**PROBLEM 1:** Tell whether each statement agrees with the costs ruling below, answering yes or no and quoting the words from the ruling that settle it: (a) counsel's normal hourly rate was $125; (b) the application for injunction was served on 30 June 2000; (c) a statement of defence had been filed before the formal proof hearing.
**PROBLEM 2:** Carry the costs ruling forward from its last sentence.

**TEXT:**
IN THE LAND COURT OF TONGA
NUKU'ALOFA REGISTRY


NO. L. 11–17/2000


BETWEEN:


1. FUND MANAGEMENT LIMITED
2. TOURIST SERVICES HA'APAI LIMITED
Plaintiffs


AND:


TEVITA MISA FIFITA & OTHERS
Defendants


BEFORE THE HON MR JUSTICE FORD (In Chambers)


Counsel : Mrs Tupou for the plaintiff
Mr Niu for the defendant


Date of Taxation: 25 June 2001
Date of Ruling: 26 June 2001


RULING ON TAXATION OF COSTS


These seven actions are all similar and relate to the same piece of land. The plaintiffs changed solicitors and a dispute arose as to the first solicitor's entitlement to costs. Both counsel very sensibly agreed to an arrangement which allowed for the files to be handed over on the basis that the bulk of the costs were paid directly to the solicitor and a sum covering the amount in dispute was then paid into court.


On taxation, two principal issues required consideration. First, whether the charge for attending a chamber's hearing on 30 June 2000 had been duplicated and, secondly, whether the plaintiffs' solicitor was entitled to charge for work done in connection with obtaining judgment by way of formal proof.


In connection with the duplication issue, I am satisfied that there has been duplication. The chamber's attendance on 30 June 2000 involved a total of one hour of time and counsel was entitled to charge for that time at her normal hourly rate of $125. It appears, however, that, in respect of the seven cases, the $125 figure has been charged five times and $62.50 has been charged in respect of each of the other two cases. The $125 charge for action L.16/00 purports to be a fee for service of the application for injunction but that is clearly incorrect because the court records show that the application for injunction was not served until 5 July 2000. I have, therefore, proceeded on the basis that the charge made was, in fact, for the chambers attendance in question.


In view of the obvious duplication, I have deducted the sum of $625 from the solicitor's bill of costs.


The second issue is more complicated. It was accepted that no statement of defence had been filed at the time of the formal proof hearing when judgment was entered for the plaintiffs but it was argued that the plaintiffs were, nevertheless, still required under section 154 of the Land Act (CAP. 132) to give notice to the defendants of the court sitting and they had failed to do so.

**INFORMATION GIVEN:**
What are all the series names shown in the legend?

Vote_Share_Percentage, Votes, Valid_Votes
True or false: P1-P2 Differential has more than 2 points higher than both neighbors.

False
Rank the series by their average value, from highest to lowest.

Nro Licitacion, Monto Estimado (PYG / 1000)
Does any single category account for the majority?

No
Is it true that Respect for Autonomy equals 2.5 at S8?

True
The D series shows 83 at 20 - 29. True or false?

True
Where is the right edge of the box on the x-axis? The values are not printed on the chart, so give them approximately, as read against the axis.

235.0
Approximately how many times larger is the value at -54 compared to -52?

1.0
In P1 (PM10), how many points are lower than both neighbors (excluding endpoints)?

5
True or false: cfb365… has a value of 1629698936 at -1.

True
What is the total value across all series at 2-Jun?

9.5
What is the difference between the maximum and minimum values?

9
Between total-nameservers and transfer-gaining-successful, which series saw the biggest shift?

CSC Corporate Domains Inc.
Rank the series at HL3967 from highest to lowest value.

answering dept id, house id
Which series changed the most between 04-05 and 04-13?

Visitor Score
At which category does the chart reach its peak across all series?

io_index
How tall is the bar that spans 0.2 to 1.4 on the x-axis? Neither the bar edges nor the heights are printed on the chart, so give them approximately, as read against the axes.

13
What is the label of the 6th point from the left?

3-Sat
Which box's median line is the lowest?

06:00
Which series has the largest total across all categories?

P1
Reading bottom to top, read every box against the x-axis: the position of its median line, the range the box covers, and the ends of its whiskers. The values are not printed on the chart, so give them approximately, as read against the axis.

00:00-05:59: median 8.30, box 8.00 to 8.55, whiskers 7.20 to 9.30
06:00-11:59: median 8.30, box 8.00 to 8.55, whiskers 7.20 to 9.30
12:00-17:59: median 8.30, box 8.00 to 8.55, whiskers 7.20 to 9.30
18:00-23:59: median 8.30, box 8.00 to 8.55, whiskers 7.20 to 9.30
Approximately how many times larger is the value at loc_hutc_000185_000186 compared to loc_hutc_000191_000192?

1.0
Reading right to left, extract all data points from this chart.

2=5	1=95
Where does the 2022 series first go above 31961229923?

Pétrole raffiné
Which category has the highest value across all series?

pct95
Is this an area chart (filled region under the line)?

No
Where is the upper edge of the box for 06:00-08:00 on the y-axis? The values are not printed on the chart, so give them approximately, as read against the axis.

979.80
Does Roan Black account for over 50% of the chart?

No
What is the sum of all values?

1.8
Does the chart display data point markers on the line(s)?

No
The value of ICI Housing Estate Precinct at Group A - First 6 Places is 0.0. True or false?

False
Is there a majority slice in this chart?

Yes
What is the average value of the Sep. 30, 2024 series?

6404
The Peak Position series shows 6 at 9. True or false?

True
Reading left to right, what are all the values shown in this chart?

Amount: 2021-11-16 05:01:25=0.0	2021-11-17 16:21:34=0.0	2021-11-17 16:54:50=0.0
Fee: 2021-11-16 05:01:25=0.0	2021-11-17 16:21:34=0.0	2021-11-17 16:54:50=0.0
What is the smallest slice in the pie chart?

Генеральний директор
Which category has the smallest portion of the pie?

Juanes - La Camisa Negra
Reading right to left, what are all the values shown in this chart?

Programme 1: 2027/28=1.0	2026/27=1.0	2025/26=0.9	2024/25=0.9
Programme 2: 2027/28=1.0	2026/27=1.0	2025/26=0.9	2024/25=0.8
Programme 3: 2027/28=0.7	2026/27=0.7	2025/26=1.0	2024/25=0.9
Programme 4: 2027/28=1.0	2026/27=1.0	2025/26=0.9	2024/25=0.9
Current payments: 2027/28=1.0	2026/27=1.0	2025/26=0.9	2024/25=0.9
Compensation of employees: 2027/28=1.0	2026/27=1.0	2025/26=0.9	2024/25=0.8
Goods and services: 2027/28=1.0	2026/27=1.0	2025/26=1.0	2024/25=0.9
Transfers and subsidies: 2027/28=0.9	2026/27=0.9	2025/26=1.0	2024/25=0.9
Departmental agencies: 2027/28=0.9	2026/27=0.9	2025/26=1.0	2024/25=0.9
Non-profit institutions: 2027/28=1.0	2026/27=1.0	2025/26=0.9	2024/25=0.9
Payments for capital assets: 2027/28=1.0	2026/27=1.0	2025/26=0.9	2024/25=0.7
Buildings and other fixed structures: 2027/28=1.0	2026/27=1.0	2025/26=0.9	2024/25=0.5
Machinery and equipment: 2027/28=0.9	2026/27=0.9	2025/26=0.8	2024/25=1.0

**EXERCISE RESPONSE 1:**
(a) Yes: "at her normal hourly rate of $125"
(b) No: "the application for injunction was not served until 5 July 2000"
(c) No: "no statement of defence had been filed at the time of the formal proof hearing"

**EXERCISE RESPONSE 2:**
Section 154 states:


"The sittings of the Court shall be held in the Supreme Court Nuku'alofa but sittings of the Court may be held elsewhere:


Provided always that reasonable notice of the time and place of such sitting has been given to the parties and the various witnesses concerned in the cases that are to be heard at such sitting."


I do not interpret that provision as imposing a requirement on the plaintiff to give notice of the sitting time and place. If that was the intention than it could and should have been clearly stated. One can compare Order VII Rule 2, for example, of the former Supreme Court Rules which set out very specific requirements for the plaintiff to give notice of trial to the defendant or defendants. That same explicit language does not appear in section 154.


In my view, the notice of sitting requirement in section 154 of the Land Act is to be given, not by the plaintiff, but by the court itself and such notice is usually given in the form of the weekly "Case List" which is circulated by the court to all practitioners.


Unfortunately, it appears that because of the urgency of these particular cases, the fixture for the day of the formal proof hearing was allocated by the court during the week of the actual hearing on 8 September 2000 and, therefore, it did not show in the Case List that had earlier been circulated for that week.


For present purposes, however, it is sufficient for me to confirm that the omission to give notice, should notice have to be given under section 154 to a defendant that has not filed a defence (and I make no decision on that matter), was not the fault of the plaintiffs and, indeed, as I have already said, there was no onus on the plaintiffs to give such notice.


I do not propose, therefore, to make any deductions from the bill of costs for costs incurred by the plaintiffs' original solicitor in obtaining judgment. A certificate of taxation will now be issued allowing for the duplication point which I have ruled on and also for a reduction I have made to the fee charged for a letter to the registrar dated 1 September 2000 seeking an urgent fixture. I will make a separate order for dispersing the proceeds of the funds paid into court.


NUKU'ALOFA: 26 JUNE 2001.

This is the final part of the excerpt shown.